Seitenwechsel?
Angesichts der »besonderen Beziehung« zwischen Großbritannien und den
USA hegte die Zentrale (des NKWD = Vorläufer des KGB) unweigerlich den
Verdacht, daß einige von Roosevelts Beratern mit
Churchills vermeintlichen antisowjetischen Komplotten sympathisierten,
Noch 1990 behauptete Valentin Falin, der Leiter der Internationalen Abteilung der KPdSU, die wesentlich für die Festlegung der
sowjetischen Außenpolitik verantwortlich war, aus den
Nachrichtendienstberichten von 1943 gehe hervor, dass sowohl Washington als
auch London »die Möglichkeit der Beendigung der Koalition mit der Sowjetunion und einer Verständigung mit
Hitlerdeutschland oder den Nazigeneralen über die Frage eines
gemeinsamen Krieges gegen die Sowjetunion« erwogen hatten »Deshalb sollten wir, wenn wir über Stalins Mißtrauen gegenüber Churchill und in einem gewissem
Stadium auch gegenüber der Umgebung Roosevelts, nicht so sehr gegenüber
Roosevelt selbst, sprechen, die Tatsache beachten, daß
dieses Mißtrauen auf einem sehr genauen Wissen über
bestimmte Fakten beruhte« (Interview von Christopher Andrew mit Valentin Falin für BBC 2, Moskau, 12. Dezember 1990)

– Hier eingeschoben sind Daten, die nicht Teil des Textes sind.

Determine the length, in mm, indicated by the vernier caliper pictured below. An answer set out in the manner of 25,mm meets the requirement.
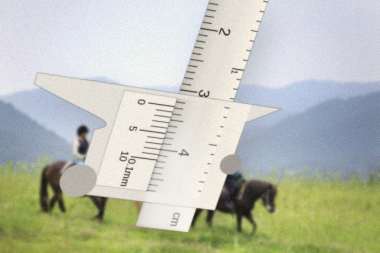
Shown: 32.8,mm
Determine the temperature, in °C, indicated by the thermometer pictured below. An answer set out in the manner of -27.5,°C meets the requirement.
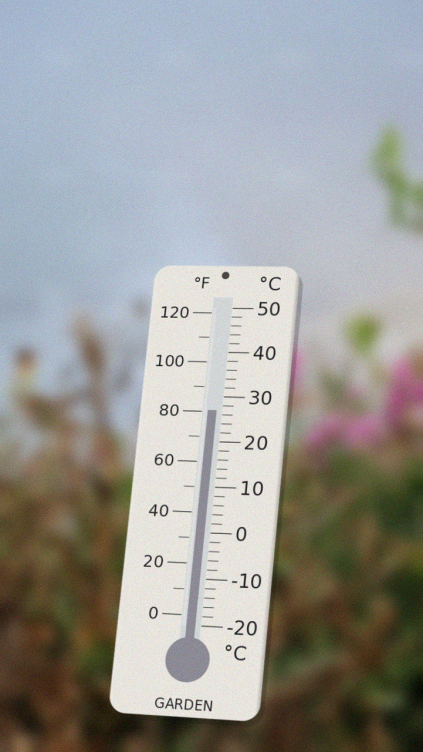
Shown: 27,°C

wenn auch das Mißtrauen gegenüber Roosevelt
nie so ausgeprägt war wie gegenüber Churchill. Auch waren die Verschwörungstheorien der
Zentrale (des NKWD) über ihre amerikanischen Agenten weniger grotesk als jene über
die »Glorreichen Fünf« (Anthony Blunt, Guy Burgess, John Cairncross, Donald Maclean und Kim Philby).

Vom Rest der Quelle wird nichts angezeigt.